De acordo com Michel Naslavsky, professor do Instituto de Biociências da USP e pesquisador do CEGH-CEL, a detecção de tantas novas variantes genéticas surpreendeu os pesquisadores.
— A cada ano temos mais bancos de dados genômicos no mundo. O número de variantes catalogadas, portanto, vem crescendo e, mesmo assim, encontramos 2 milhões novas. É um número muito interessante — disse ele, que é o autor principal do estudo que apresenta os resultados da pesquisa da USP.
O estudo foi divulgado na plataforma online de pré-publicação BioRxiv e ainda não passou por revisão de outros pesquisadores. Os cientistas brasileiros compararam seus resultados com dois dos maiores bancos de dados genômicos do mundo (gnomAD e dbSNP). Juntos, eles possuem mais de 700 milhões de variantes catalogadas.
Prevalência de doenças
Outra possibilidade de aplicação dos dados de sequenciamentos genéticos é no cálculo da prevalência de certas doenças em cada população.
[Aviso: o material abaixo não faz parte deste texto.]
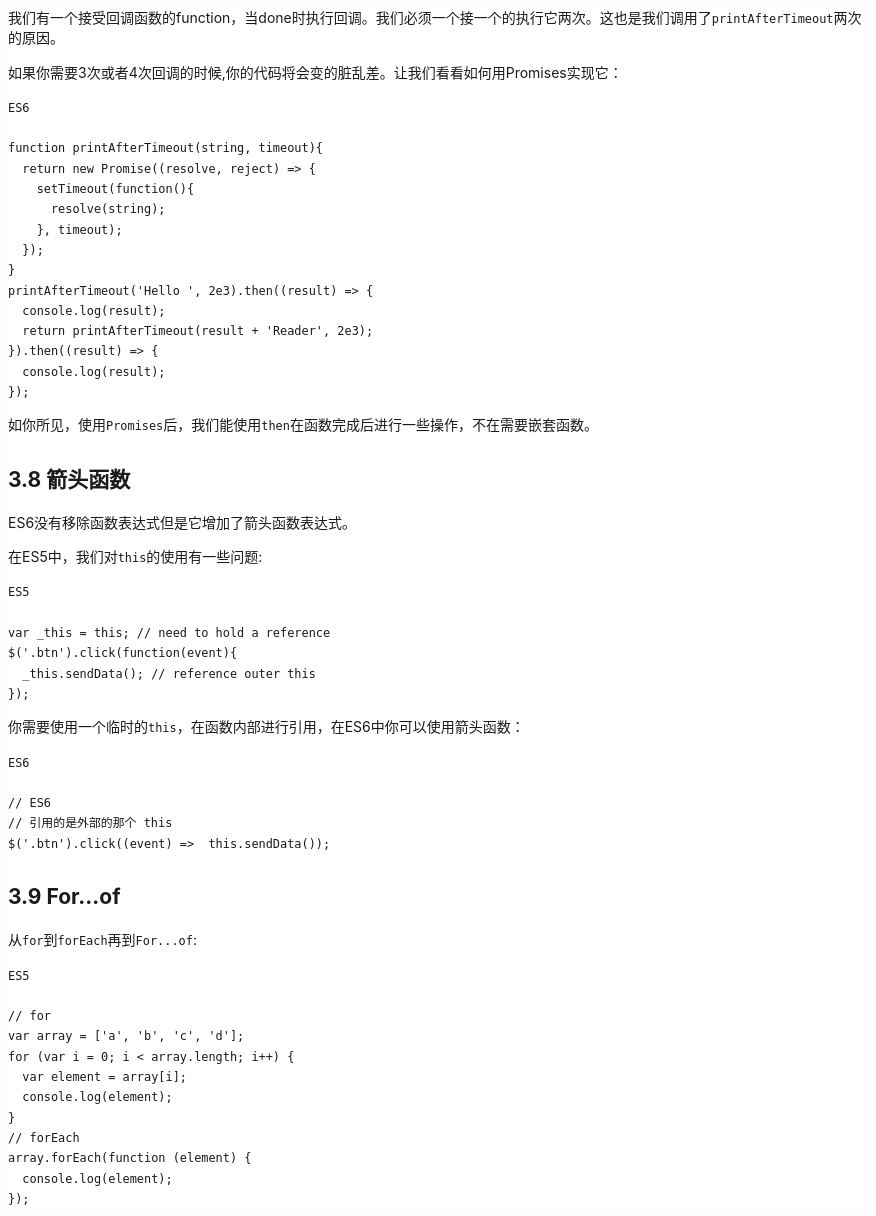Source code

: 我们有一个接受回调函数的function，当done时执行回调。我们必须一个接一个的执行它两次。这也是我们调用了`printAfterTimeout`两次的原因。

如果你需要3次或者4次回调的时候,你的代码将会变的脏乱差。让我们看看如何用Promises实现它：

	ES6

	function printAfterTimeout(string, timeout){
	  return new Promise((resolve, reject) => {
	    setTimeout(function(){
	      resolve(string);
	    }, timeout);
	  });
	}
	printAfterTimeout('Hello ', 2e3).then((result) => {
	  console.log(result);
	  return printAfterTimeout(result + 'Reader', 2e3);
	}).then((result) => {
	  console.log(result);
	});

如你所见，使用`Promises`后，我们能使用`then`在函数完成后进行一些操作，不在需要嵌套函数。

## 3.8 箭头函数

ES6没有移除函数表达式但是它增加了箭头函数表达式。

在ES5中，我们对`this`的使用有一些问题:

	ES5

	var _this = this; // need to hold a reference
	$('.btn').click(function(event){
	  _this.sendData(); // reference outer this
	});

你需要使用一个临时的`this`，在函数内部进行引用，在ES6中你可以使用箭头函数：

	ES6

	// ES6
	// 引用的是外部的那个 this
	$('.btn').click((event) =>  this.sendData());

## 3.9 For...of

从`for`到`forEach`再到`For...of`:

	ES5

	// for
	var array = ['a', 'b', 'c', 'd'];
	for (var i = 0; i < array.length; i++) {
	  var element = array[i];
	  console.log(element);
	}
	// forEach
	array.forEach(function (element) {
	  console.log(element);
	});
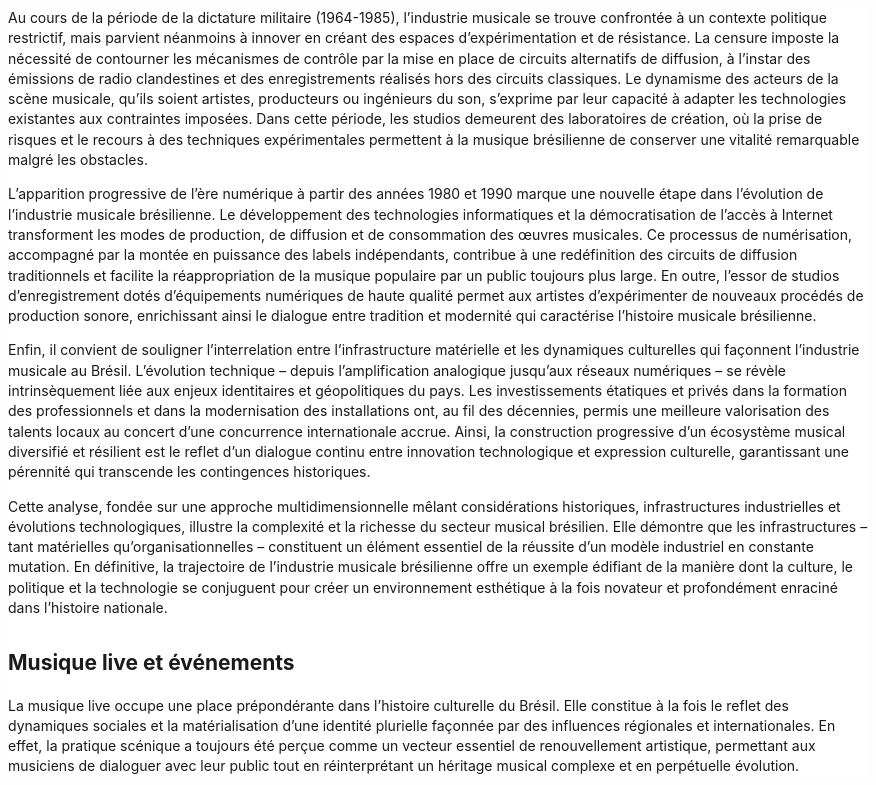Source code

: Au cours de la période de la dictature militaire (1964-1985), l’industrie musicale se trouve
confrontée à un contexte politique restrictif, mais parvient néanmoins à innover en créant des
espaces d’expérimentation et de résistance. La censure imposte la nécessité de contourner les
mécanismes de contrôle par la mise en place de circuits alternatifs de diffusion, à l’instar des
émissions de radio clandestines et des enregistrements réalisés hors des circuits classiques. Le
dynamisme des acteurs de la scène musicale, qu’ils soient artistes, producteurs ou ingénieurs du
son, s’exprime par leur capacité à adapter les technologies existantes aux contraintes imposées.
Dans cette période, les studios demeurent des laboratoires de création, où la prise de risques et le
recours à des techniques expérimentales permettent à la musique brésilienne de conserver une
vitalité remarquable malgré les obstacles.

L’apparition progressive de l’ère numérique à partir des années 1980 et 1990 marque une nouvelle
étape dans l’évolution de l’industrie musicale brésilienne. Le développement des technologies
informatiques et la démocratisation de l’accès à Internet transforment les modes de production, de
diffusion et de consommation des œuvres musicales. Ce processus de numérisation, accompagné par la
montée en puissance des labels indépendants, contribue à une redéfinition des circuits de diffusion
traditionnels et facilite la réappropriation de la musique populaire par un public toujours plus
large. En outre, l’essor de studios d’enregistrement dotés d’équipements numériques de haute qualité
permet aux artistes d’expérimenter de nouveaux procédés de production sonore, enrichissant ainsi le
dialogue entre tradition et modernité qui caractérise l’histoire musicale brésilienne.

Enfin, il convient de souligner l’interrelation entre l’infrastructure matérielle et les dynamiques
culturelles qui façonnent l’industrie musicale au Brésil. L’évolution technique – depuis
l’amplification analogique jusqu’aux réseaux numériques – se révèle intrinsèquement liée aux enjeux
identitaires et géopolitiques du pays. Les investissements étatiques et privés dans la formation des
professionnels et dans la modernisation des installations ont, au fil des décennies, permis une
meilleure valorisation des talents locaux au concert d’une concurrence internationale accrue. Ainsi,
la construction progressive d’un écosystème musical diversifié et résilient est le reflet d’un
dialogue continu entre innovation technologique et expression culturelle, garantissant une pérennité
qui transcende les contingences historiques.

Cette analyse, fondée sur une approche multidimensionnelle mêlant considérations historiques,
infrastructures industrielles et évolutions technologiques, illustre la complexité et la richesse du
secteur musical brésilien. Elle démontre que les infrastructures – tant matérielles
qu’organisationnelles – constituent un élément essentiel de la réussite d’un modèle industriel en
constante mutation. En définitive, la trajectoire de l’industrie musicale brésilienne offre un
exemple édifiant de la manière dont la culture, le politique et la technologie se conjuguent pour
créer un environnement esthétique à la fois novateur et profondément enraciné dans l’histoire
nationale.

## Musique live et événements

La musique live occupe une place prépondérante dans l’histoire culturelle du Brésil. Elle constitue
à la fois le reflet des dynamiques sociales et la matérialisation d’une identité plurielle façonnée
par des influences régionales et internationales. En effet, la pratique scénique a toujours été
perçue comme un vecteur essentiel de renouvellement artistique, permettant aux musiciens de
dialoguer avec leur public tout en réinterprétant un héritage musical complexe et en perpétuelle
évolution.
No estudo da USP, por exemplo, os pesquisadores analisaram 400 variantes catalogadas em bancos genômicos internacionais como patogênicas, ou seja, causadoras de alguma doença.
Ao verificarem a condição clínica dos idosos que tiveram o sequenciamento realizado, os cientistas observaram que 37% dessas variações não estavam relacionadas a doenças no grupo brasileiro e reclassificaram essas variantes como não patogênicas.
Mayana explica que o grupo optou por sequenciar os genomas de idosos que já vinham sendo acompanhados há anos em um outro estudo da USP, realizado pela Faculdade de Saúde Pública, justamente para cruzar os dados genéticos com as condições clínicas dos pacientes.
— Na idade deles, já é possível saber se eles têm risco aumentado para mais doenças, como Alzheimer e Parkinson — explica a geneticista.
Ela ressaltou que pesquisas de sequenciamento genético são caras e manifestou apreensão quanto ao projeto de lei enviado pelo governo estadual à Assembleia Legislativa de São Paulo (Alesp) que prevê corte de verbas de instituições que financiam pesquisas, como a Fapesp, uma das principais apoiadoras do projeto.
— Se cortarem os recursos, estudos como o nosso podem ser interrompidos. Cada sequenciamento custa U$ 1 mil dólares, fora a análise, computadores. Se não tivéssemos esse apoio financeiro, não teríamos finalizado o estudo."
Idosos e covid-19
O Centro de Pesquisa sobre o Genoma Humano e Células-Tronco da USP vai usar o genoma sequenciado dos idosos também para avaliar quais variantes genéticas estão relacionadas com quadros mais ou menos graves de covid-19. Segundo a geneticista Mayana Zatz, diretora do centro, enquanto a maioria dos idosos tem risco aumentado de complicações quando infectados pelo coronavírus, há centenários contaminados que, surpreendentemente, apresentam um quadro leve ou a forma assintomática da doença.
— Queremos estudar se essas pessoas têm algum gene protetor — afirmou.
O grupo deve também estudar o genoma de casais que tiveram intensidades diferentes da doença.
— São pessoas que dividiram o mesmo espaço, a mesma cama e um adoeceu e o outro, não — diz Mayana. Cem casais nessa condição já tiveram o material genético coletado.